There has been a clamour, especially among economic liberals, for radical reforms at the national level since Prime Minister Narendra Modi got elected. This discounts the underlying political economy of the country and the difficulty of doing even the manifestly obvious. As European Commission president Jean-Claude Juncker put it, “we all know what to do, we just don’t know how to get re-elected after we’ve done it”.
Sub-national reforms offer a politically feasible path, something the Modi government fully understands. Bold reform experiments require two fundamental conditions to succeed: They need to be done at a unit of reasonable size and scale, and the experimental unit must have a manageable political economy. States are one sub-national option, cities the other. A proper understanding of Deng Xiaoping’s reforms in China is a useful starting point for this conversation.
In the late 1970s, it came to Deng’s notice that several thousand young Chinese risked their lives by crossing illegally into Hong Kong. Instead of a typical government response of cracking down, Deng tried to understand why. Clearly, economic opportunity in Hong Kong was the driver. Deng was equally impressed by the rapid modernization of Singapore, most of whose Chinese residents were descendants of landless peasants from Guangdong and Fujian.
It became obvious to Deng that the operating system (OS)—the rules and economic governance system—in Hong Kong and Singapore was far superior to the OS of mainland China, and drove wealth creation in both places. The easy-sounding solution was to reboot the mainland with a better OS, but anyone who has tried to migrate an office from Windows NT to UNIX, say, knows just how difficult it is in reality.
Deng did not try radical reforms in large cities like Beijing or Shanghai either, which had existing rent-seekers who depended on the dysfunctional OS for a living. Instead, the pragmatic solution was to demarcate a large area no one really cared about, a sleepy fishing town called Shenzhen, and reboot this region with a new economic governance system. The new governance system allowed the market system to coordinate economic activity, protected private property and allowed foreign investment, to name just three major reforms.
By 1980, three more zones had been set up in Zhuhai, Shantou and Xiamen. Having multiple zones allowed for the possibility of failure, but out of sight and out of mind, containing the political and economic risk. The timing was perfect, as wealthy Hong Kong was losing competitiveness in labour-intensive industries, and these industries needed a new home.

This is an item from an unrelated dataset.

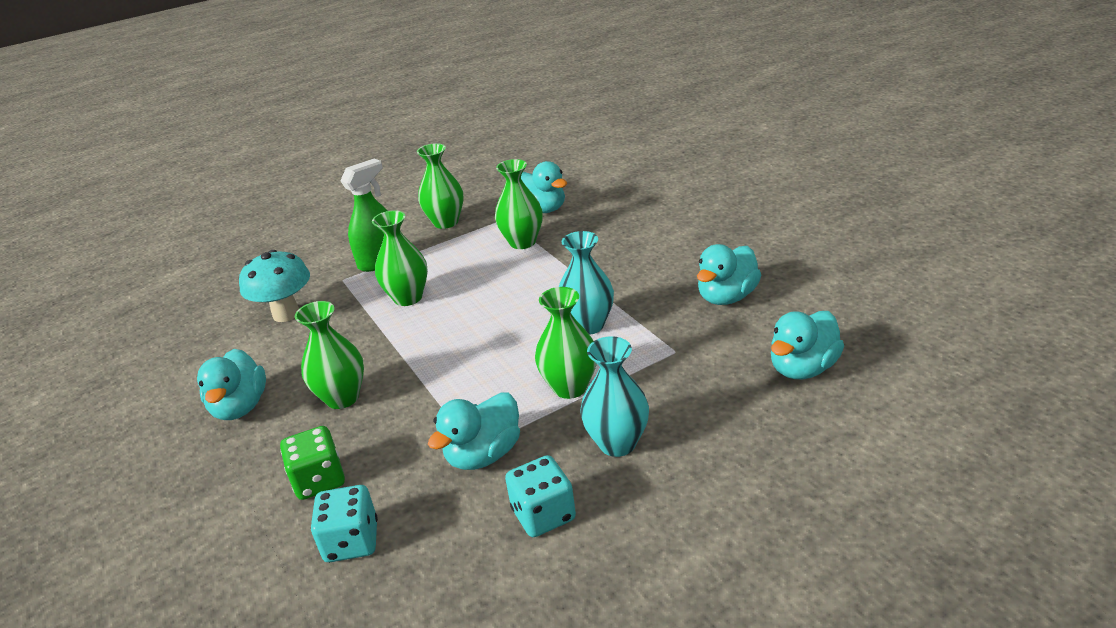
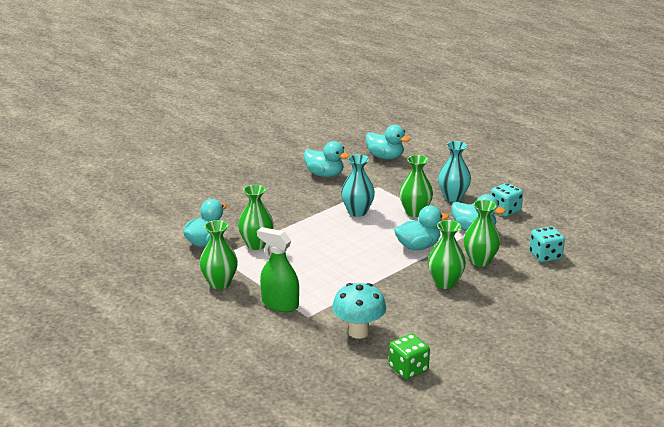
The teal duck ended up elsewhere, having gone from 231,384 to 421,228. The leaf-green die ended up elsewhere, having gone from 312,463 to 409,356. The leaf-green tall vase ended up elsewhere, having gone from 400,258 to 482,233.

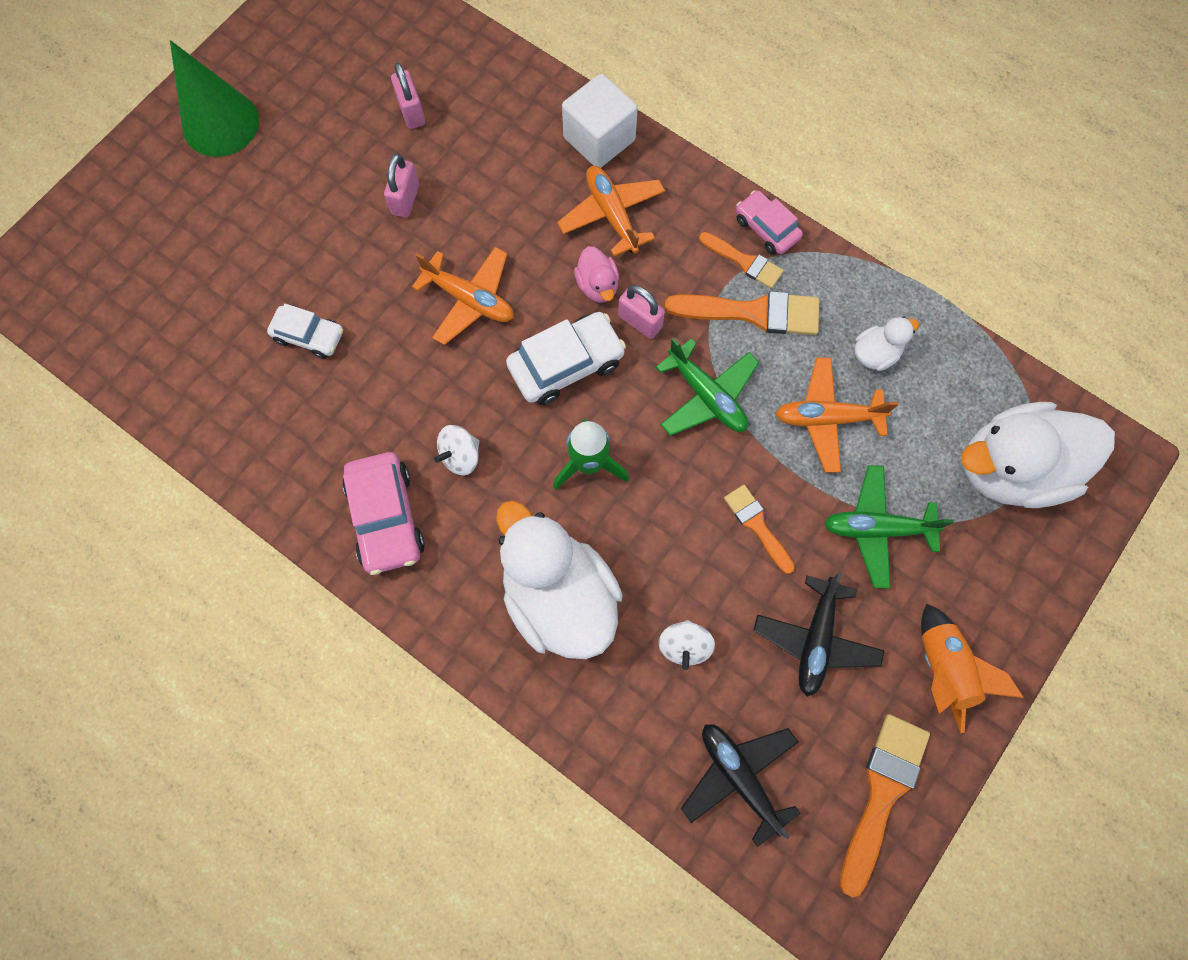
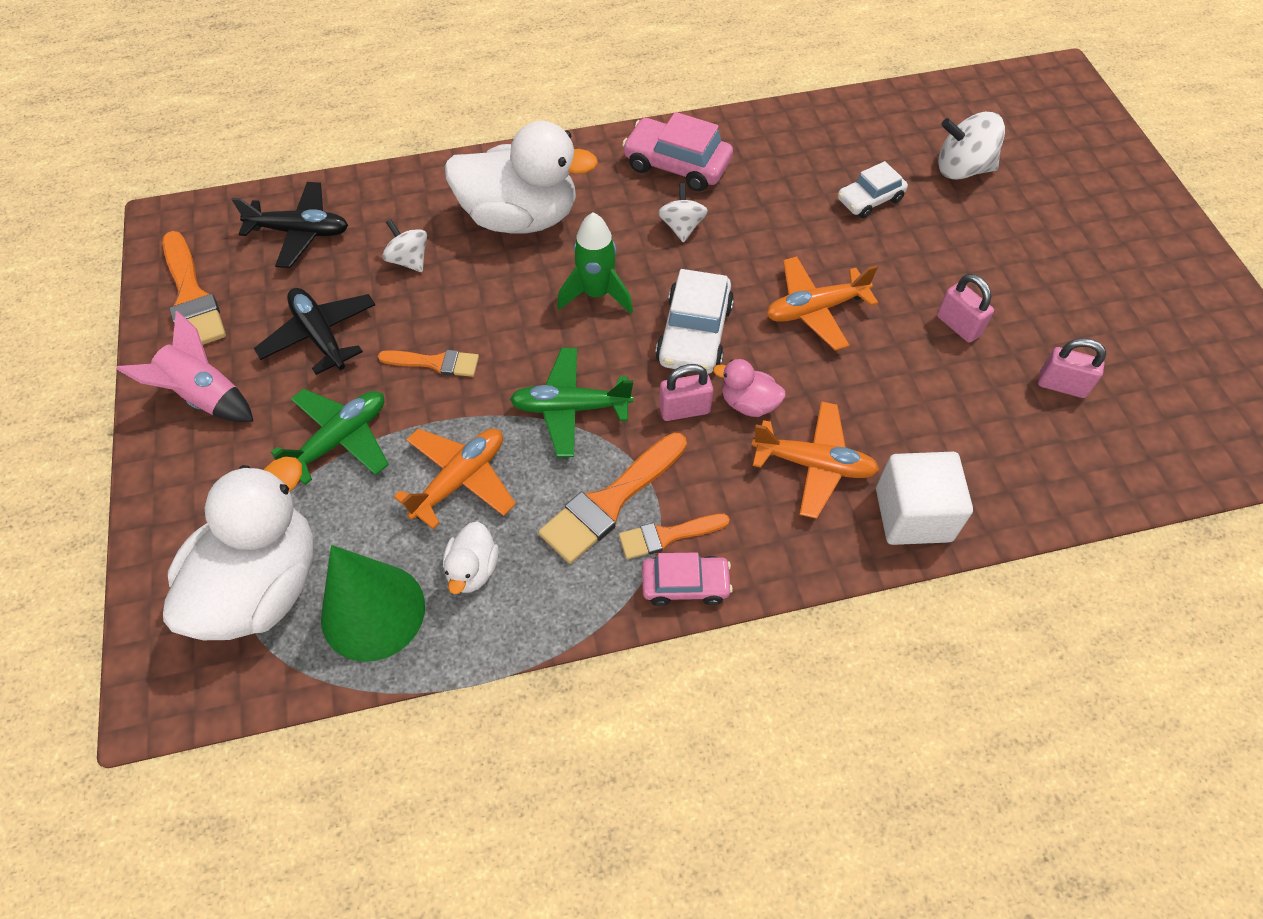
The leaf-green cone shape ended up elsewhere, having gone from 214,98 to 373,603. What was the bright orange spaceship at 972,668 turned into the pink spaceship at 185,366. The second view gained the white whirligig at 971,146.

The results are clear. According to the Shenzhen Statistical Handbook, in 1981 the population of the greater region was about 310,000 and produced a gross domestic product (GDP) of approximately $160 million. By 2011, the population of Shenzhen had shot up to 10 million, while GDP had grown to over $120 billion. In per capita terms, GDP went from $760 per person to $17,160, a 22x jump.
More recent numbers suggest that Shenzhen’s GDP is now around $270 billion and per capita income is up to $25,000. The success of Shenzhen was the demonstration that set the stage for radical reforms all across China. Deng’s axiom that it was okay for “some people to get rich first” offered political air cover for these bold experiments.
By comparison, India’s experiments with special economic zones (SEZs) were mostly a failure because they drew the wrong lessons from Chinese SEZs, and focused more on giveaways (taxes, real estate, etc.) than a fundamental reset of bad rules. It is important to note here that Deng’s preferred names for the special enclaves were “special zones” and “special districts”. Under pressure from his conservative rival Chen Yun, who insisted that the experimentation might creep into politics (threatening the party’s primacy), Deng inserted the term “economic” to send a message to local bosses that tinkering was to stay in the realm of economic governance.
One other major difference between the Chinese and Indian experience is that the Chinese set up fewer zones, but at scale, close to port infrastructure. Given this fact and the requirement for favourable political conditions, it is better to tinker with the governance systems of cities, both greenfield and brownfield, with adequate political cover. The focus needs to be on fundamentals like empowered local officials, factor market reforms, law and order, education reforms, etc.—not concessions and giveaways, which are symptomatic of crony capitalism.
In this context, noted economist Paul Romer suggests a two-part test for genuine reform. The first, geographic, tests whether the suggested reform (liberal labour laws, for instance) needs to be contained in a geography or can grow to the rest of the country. If it can grow, it’s genuine reform. If not, it’s a concession.
The second, temporal, tests if the reform needs to be time-limited. For instance, do tax incentives need to be limited to 10 years or can they be granted in perpetuity? If they need to be limited, it’s obviously a concession, not a reform.
For a start, Union territories and smart cities could be ideal vehicles for reform experiments given their favourable political economy. Two or three of each could be demarcated as demonstration projects where serious reforms are undertaken, and the successful ones can then be replicated across the country.
Large-scale special governance zones have the potential to become politically viable engines of economic growth in India, especially as wages increase in China. It is an idea whose time has come.
Reuben Abraham is CEO and senior fellow, IDFC Institute.